Activity
Output must match the records, character for character.

Task input
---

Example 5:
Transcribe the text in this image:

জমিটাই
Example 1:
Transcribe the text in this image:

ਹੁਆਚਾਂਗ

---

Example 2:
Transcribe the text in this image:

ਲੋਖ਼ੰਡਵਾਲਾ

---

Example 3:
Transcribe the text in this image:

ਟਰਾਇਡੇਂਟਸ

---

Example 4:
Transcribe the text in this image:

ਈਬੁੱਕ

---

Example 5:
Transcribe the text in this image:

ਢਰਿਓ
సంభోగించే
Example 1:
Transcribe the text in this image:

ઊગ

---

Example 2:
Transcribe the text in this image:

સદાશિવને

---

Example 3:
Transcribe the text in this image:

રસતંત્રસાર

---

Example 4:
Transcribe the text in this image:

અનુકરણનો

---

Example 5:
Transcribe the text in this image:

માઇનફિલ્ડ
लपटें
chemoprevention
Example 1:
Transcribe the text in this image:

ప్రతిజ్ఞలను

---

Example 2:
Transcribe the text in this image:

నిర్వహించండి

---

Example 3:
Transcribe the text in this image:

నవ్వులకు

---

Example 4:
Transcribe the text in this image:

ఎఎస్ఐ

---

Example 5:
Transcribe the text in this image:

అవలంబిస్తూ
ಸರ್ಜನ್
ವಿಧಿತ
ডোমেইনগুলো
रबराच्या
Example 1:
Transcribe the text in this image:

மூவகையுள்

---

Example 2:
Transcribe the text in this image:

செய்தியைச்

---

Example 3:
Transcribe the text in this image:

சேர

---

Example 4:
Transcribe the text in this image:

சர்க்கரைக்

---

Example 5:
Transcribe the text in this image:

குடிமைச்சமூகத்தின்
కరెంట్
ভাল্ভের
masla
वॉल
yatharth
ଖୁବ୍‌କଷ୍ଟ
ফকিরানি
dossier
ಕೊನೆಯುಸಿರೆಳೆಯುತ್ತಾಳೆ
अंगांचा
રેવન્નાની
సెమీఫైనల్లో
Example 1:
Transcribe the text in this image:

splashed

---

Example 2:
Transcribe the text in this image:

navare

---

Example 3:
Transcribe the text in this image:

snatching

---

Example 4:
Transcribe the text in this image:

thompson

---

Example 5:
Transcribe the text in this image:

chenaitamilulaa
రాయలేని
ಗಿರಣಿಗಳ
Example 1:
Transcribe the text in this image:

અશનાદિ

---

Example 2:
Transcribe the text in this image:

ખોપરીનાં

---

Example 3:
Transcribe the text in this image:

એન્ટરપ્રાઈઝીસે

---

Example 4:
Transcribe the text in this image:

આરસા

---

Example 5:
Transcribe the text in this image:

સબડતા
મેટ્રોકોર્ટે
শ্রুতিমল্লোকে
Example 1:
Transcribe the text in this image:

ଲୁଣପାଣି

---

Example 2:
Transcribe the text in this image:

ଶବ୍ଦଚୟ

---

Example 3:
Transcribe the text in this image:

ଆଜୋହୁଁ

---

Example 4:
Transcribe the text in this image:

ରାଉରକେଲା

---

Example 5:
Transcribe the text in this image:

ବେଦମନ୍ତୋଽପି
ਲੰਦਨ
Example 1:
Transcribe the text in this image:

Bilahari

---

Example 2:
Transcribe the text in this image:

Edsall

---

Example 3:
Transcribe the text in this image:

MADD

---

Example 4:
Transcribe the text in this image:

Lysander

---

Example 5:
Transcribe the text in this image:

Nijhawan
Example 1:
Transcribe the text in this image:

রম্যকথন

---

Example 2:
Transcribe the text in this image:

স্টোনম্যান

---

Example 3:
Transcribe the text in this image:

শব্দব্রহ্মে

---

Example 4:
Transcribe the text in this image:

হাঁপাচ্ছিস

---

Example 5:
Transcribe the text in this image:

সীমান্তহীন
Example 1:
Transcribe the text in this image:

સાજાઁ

Task response
---

Example 5:
Transcribe the text in this image:

জমিটাই
Example 1:
Transcribe the text in this image:

ਹੁਆਚਾਂਗ

---

Example 2:
Transcribe the text in this image:

ਲੋਖ਼ੰਡਵਾਲਾ

---

Example 3:
Transcribe the text in this image:

ਟਰਾਇਡੇਂਟਸ

---

Example 4:
Transcribe the text in this image:

ਈਬੁੱਕ

---

Example 5:
Transcribe the text in this image:

ਢਰਿਓ
సంభోగించే
Example 1:
Transcribe the text in this image:

ઊગ

---

Example 2:
Transcribe the text in this image:

સદાશિવને

---

Example 3:
Transcribe the text in this image:

રસતંત્રસાર

---

Example 4:
Transcribe the text in this image:

અનુકરણનો

---

Example 5:
Transcribe the text in this image:

માઇનફિલ્ડ
लपटें
chemoprevention
Example 1:
Transcribe the text in this image:

ప్రతిజ్ఞలను

---

Example 2:
Transcribe the text in this image:

నిర్వహించండి

---

Example 3:
Transcribe the text in this image:

నవ్వులకు

---

Example 4:
Transcribe the text in this image:

ఎఎస్ఐ

---

Example 5:
Transcribe the text in this image:

అవలంబిస్తూ
ಸರ್ಜನ್
ವಿಧಿತ
ডোমেইনগুলো
रबराच्या
Example 1:
Transcribe the text in this image:

மூவகையுள்

---

Example 2:
Transcribe the text in this image:

செய்தியைச்

---

Example 3:
Transcribe the text in this image:

சேர

---

Example 4:
Transcribe the text in this image:

சர்க்கரைக்

---

Example 5:
Transcribe the text in this image:

குடிமைச்சமூகத்தின்
కరెంట్
ভাল্ভের
masla
वॉल
yatharth
ଖୁବ୍‌କଷ୍ଟ
ফকিরানি
dossier
ಕೊನೆಯುಸಿರೆಳೆಯುತ್ತಾಳೆ
अंगांचा
રેવન્નાની
సెమీఫైనల్లో
Example 1:
Transcribe the text in this image:

splashed

---

Example 2:
Transcribe the text in this image:

navare

---

Example 3:
Transcribe the text in this image:

snatching

---

Example 4:
Transcribe the text in this image:

thompson

---

Example 5:
Transcribe the text in this image:

chenaitamilulaa
రాయలేని
ಗಿರಣಿಗಳ
Example 1:
Transcribe the text in this image:

અશનાદિ

---

Example 2:
Transcribe the text in this image:

ખોપરીનાં

---

Example 3:
Transcribe the text in this image:

એન્ટરપ્રાઈઝીસે

---

Example 4:
Transcribe the text in this image:

આરસા

---

Example 5:
Transcribe the text in this image:

સબડતા
મેટ્રોકોર્ટે
শ্রুতিমল্লোকে
Example 1:
Transcribe the text in this image:

ଲୁଣପାଣି

---

Example 2:
Transcribe the text in this image:

ଶବ୍ଦଚୟ

---

Example 3:
Transcribe the text in this image:

ଆଜୋହୁଁ

---

Example 4:
Transcribe the text in this image:

ରାଉରକେଲା

---

Example 5:
Transcribe the text in this image:

ବେଦମନ୍ତୋଽପି
ਲੰਦਨ
Example 1:
Transcribe the text in this image:

Bilahari

---

Example 2:
Transcribe the text in this image:

Edsall

---

Example 3:
Transcribe the text in this image:

MADD

---

Example 4:
Transcribe the text in this image:

Lysander

---

Example 5:
Transcribe the text in this image:

Nijhawan
Example 1:
Transcribe the text in this image:

রম্যকথন

---

Example 2:
Transcribe the text in this image:

স্টোনম্যান

---

Example 3:
Transcribe the text in this image:

শব্দব্রহ্মে

---

Example 4:
Transcribe the text in this image:

হাঁপাচ্ছিস

---

Example 5:
Transcribe the text in this image:

সীমান্তহীন
Example 1:
Transcribe the text in this image:

સાજાઁ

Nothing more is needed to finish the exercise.